*Prompt 1*.
Please update the records, everything from the line containing "Combined, do col_1=0" down to the end of the records, by replacing "series" with "line" and leaving all else unchanged. Give back only those lines, without the pictures.

*Provided text*.
——
Saturday Night/Sunday Warning: A weekly miscellany of good things (Series 2, Episode 1)
Recommendations, mini-essays and behind-the-scenes insights for the weekend crew.
In a previous era of this newsletter, I used to do a paid subscriber-only weekly roundup and… I’m bringing it back. The ‘week’s five best articles’ section will be free to read for all but the other parts of these editions will be a paid-subscriber bonus.
5 Things I Actually Enjoyed This Week
1. ARTICLE
The Writer Who Burned Her Own Books by Audrey Wollen for The New Yorker.
Rosemary Tonks was an incredible poet and novelist whose conversion to evangelical Christianity led her to want her work and literary reputation erased. Audrey Wollen’s essay explores Tonks’ life and work, and includes this meditation on the almost literal magic of reading:
She was afraid of finding someone else’s thoughts left behind in her personality, like a strange scarf unearthed from the sofa cushions after a party. Books were the most acute threat to the sanctity of the bordered self. Of course, Tonks is right: that is what reading does—it places another’s mind in your own mind. It is the swiftest metaphysical delirium we have, impossible to replicate. The immensity of what reading feels like should not be discounted by its omnipresence in our daily lives. How do we distinguish between the sentences that sprout and green from our own selves, the arcane loam of the individual, and the sentences that fall and land there, alien and already bloomed? Is there even a difference to discover?
Related reading/listening:
On Rosemary Tonks, Patrick McGuinness for the LRB (July 2 2015)
Bedouin of the London Evening: Collected Poems, Rosemary Tonks (Bloodaxe)
2. NEWSLETTER
Casey Lewis' Substack on youth culture and trends is always fascinating and occasionally baffling. If you want to understand the brands, celebrities, memes, and music that excite Gen Z, it’s a must-read and will save you from being misinformed when the papers get around to writing about the same things 6 months from now.
3. PODCAST
Minion Death Cult
A left-wing podcast about the depths of terrible Facebook feeds and horrendous right-wing social media trends. Recent episodes have covered the Taliban stanning Andrew Tate, the aforementioned alleged trafficker’s pathetic attempt to “own” Greta, and Tim Allen claiming to have restored the “Christ” in Christmas.
4. ARTICLE
The Art of Bidding… by Eric Borsuk for The Marshall Project
Borsuk’s essay about searching for a sense of purpose during his time in prison is a mesmerising piece of writing.
“Man, you gotta get a bid,” he said.
“What’s that?”
“You know — a bid. It’s how you do your time.”
We went back and forth on the details. It seemed like an arcane term that didn’t really make sense until you’d lived in the system for a while. From what I could gather, the word seemed to derive from the noun “bit,” pertaining to the length of a prison sentence, much like a “stretch” or a “stint.” Something like: “This seven-year bit is a fuckin’ bummer.”
——
*Supplied entries*.
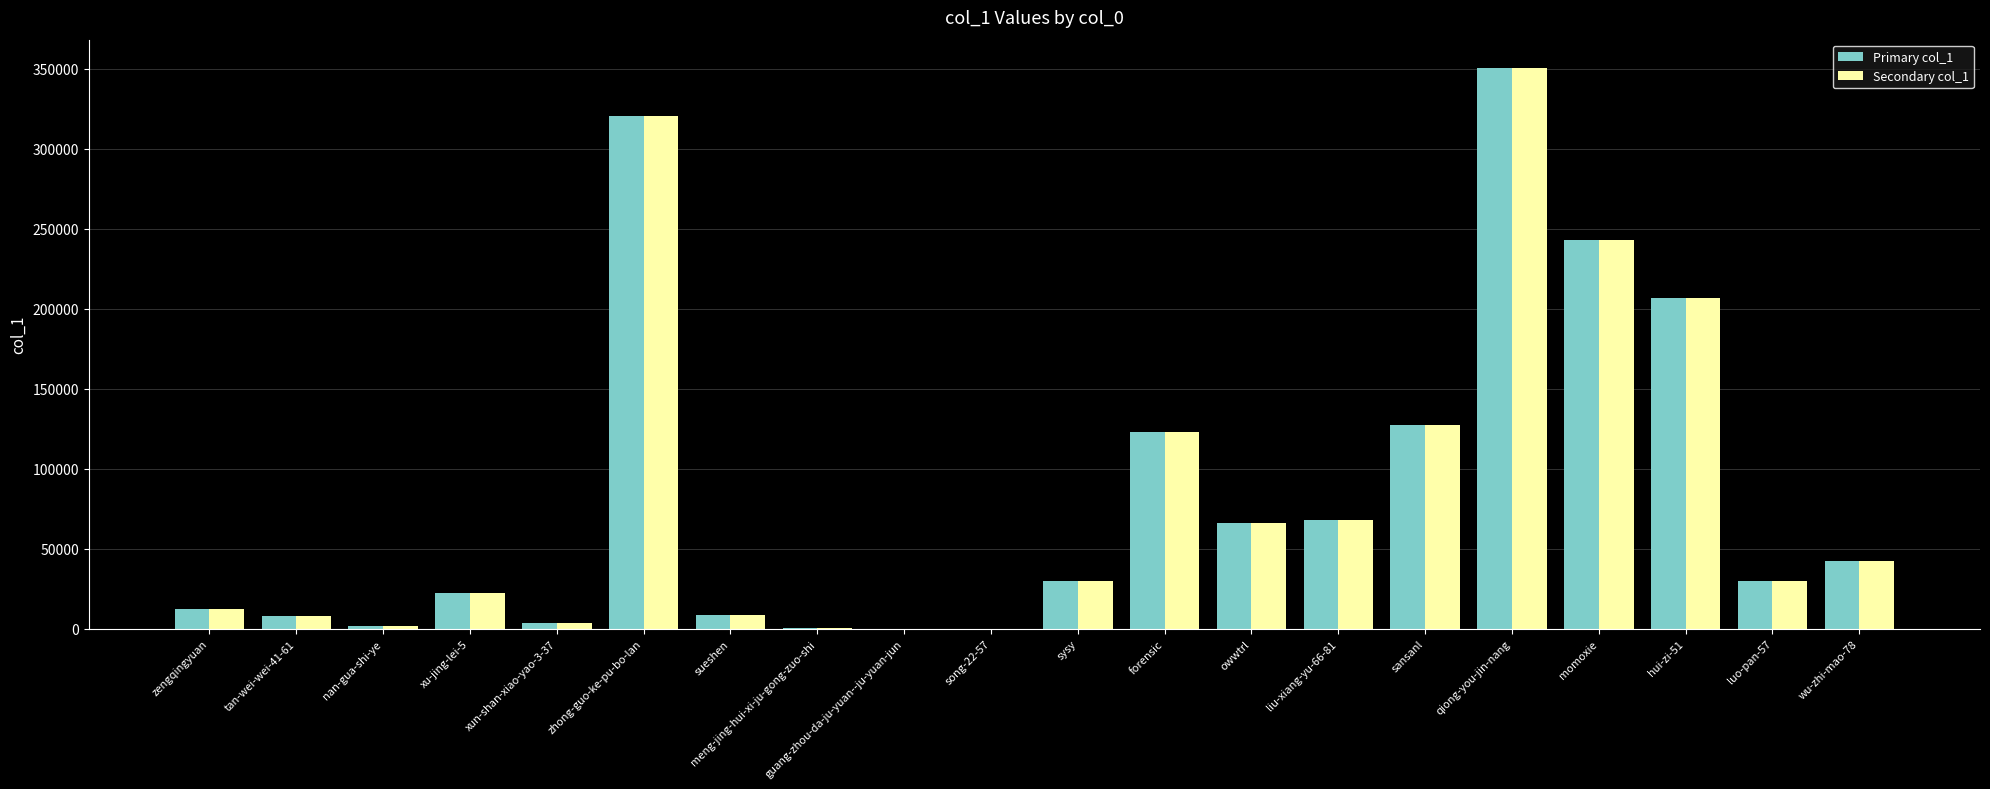

Is it true that Primary col_1 equals 127373 at sansanl?

True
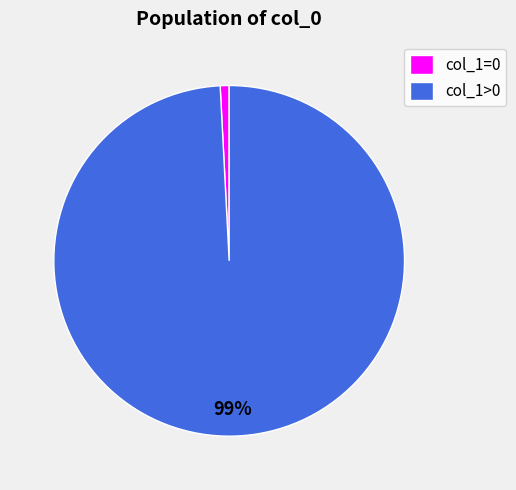

Combined, do col_1=0 and col_1>0 account for over 50%?

Yes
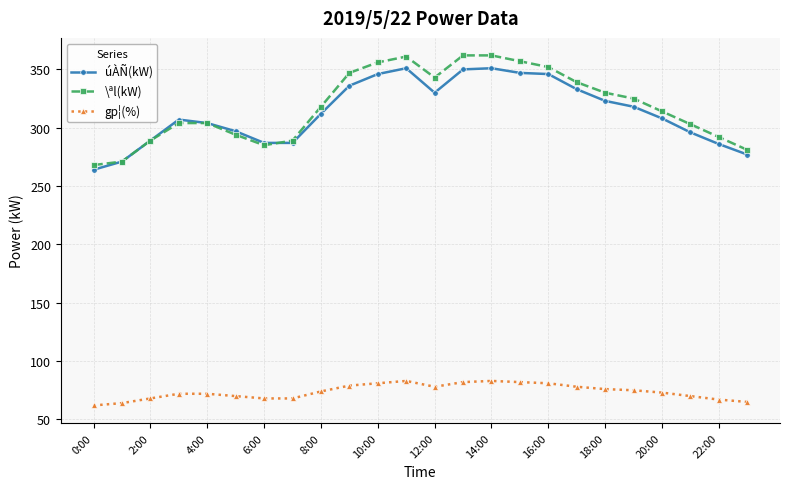

How many data points does each series have?

24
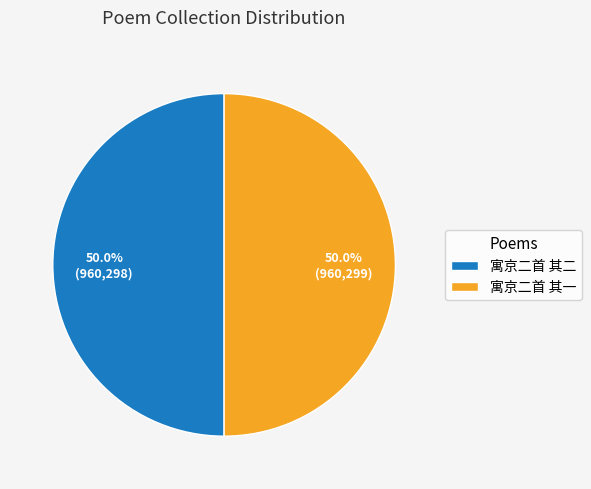

Combined, do 寓京二首 其一 and 寓京二首 其二 account for over 50%?

Yes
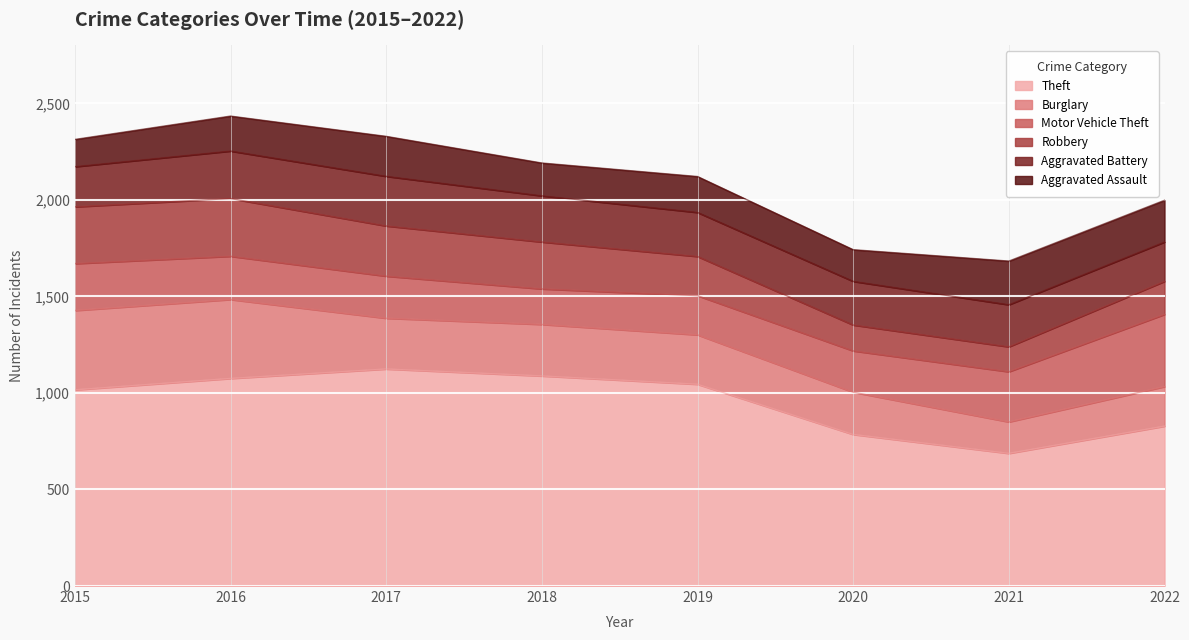

True or false: Burglary has more than 1 points higher than both neighbors.

False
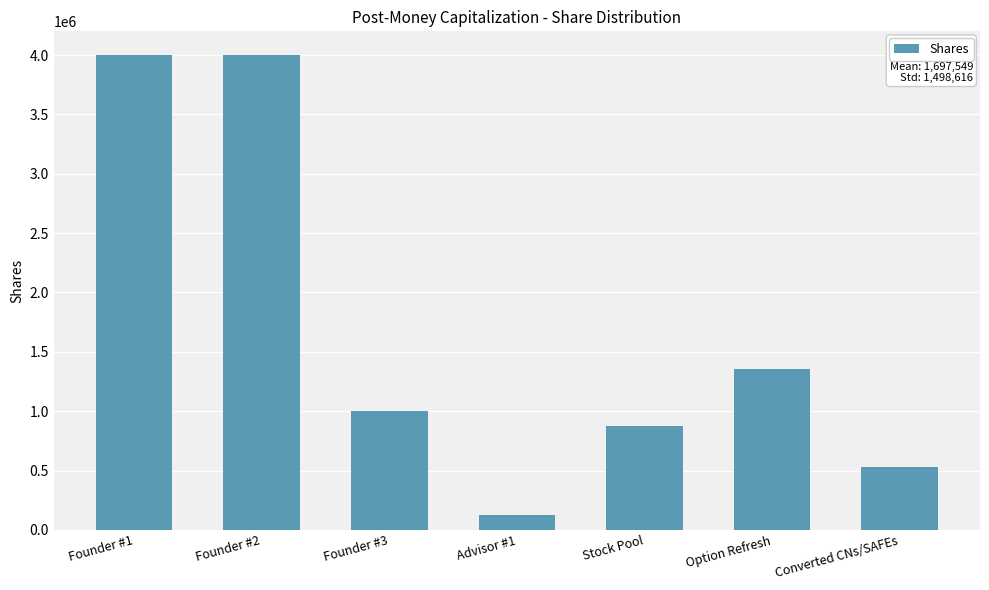

Is it true that the value at Option Refresh is 1353033?

True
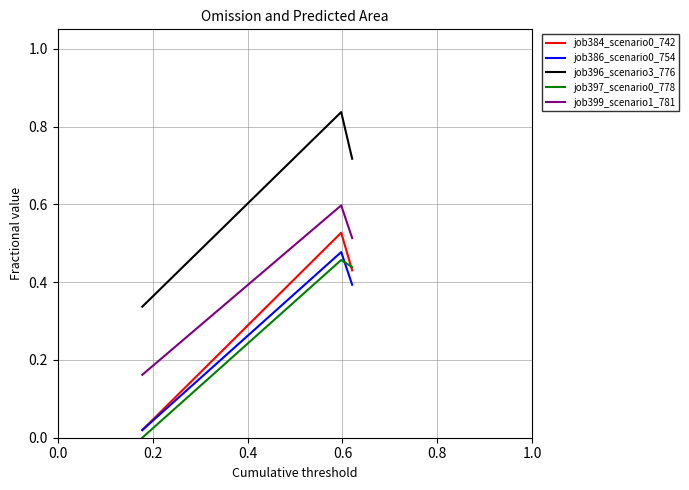

Which series has the largest total across all categories?

job396_scenario3_776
——
*Prompt 2*.
Print everything in the weekly newsletter from "2. NEWSLETTER" down to "piece of writing.".

*Response box 1*.
Combined, do col_1=0 and col_1>0 account for over 50%?

Yes

How many data points does each line have?

24

Combined, do 寓京二首 其一 and 寓京二首 其二 account for over 50%?

Yes

True or false: Burglary has more than 1 points higher than both neighbors.

False

Is it true that the value at Option Refresh is 1353033?

True

Which line has the largest total across all categories?

job396_scenario3_776

*Response box 2*.
2. NEWSLETTER
Casey Lewis' Substack on youth culture and trends is always fascinating and occasionally baffling. If you want to understand the brands, celebrities, memes, and music that excite Gen Z, it’s a must-read and will save you from being misinformed when the papers get around to writing about the same things 6 months from now.
3. PODCAST
Minion Death Cult
A left-wing podcast about the depths of terrible Facebook feeds and horrendous right-wing social media trends. Recent episodes have covered the Taliban stanning Andrew Tate, the aforementioned alleged trafficker’s pathetic attempt to “own” Greta, and Tim Allen claiming to have restored the “Christ” in Christmas.
4. ARTICLE
The Art of Bidding… by Eric Borsuk for The Marshall Project
Borsuk’s essay about searching for a sense of purpose during his time in prison is a mesmerising piece of writing.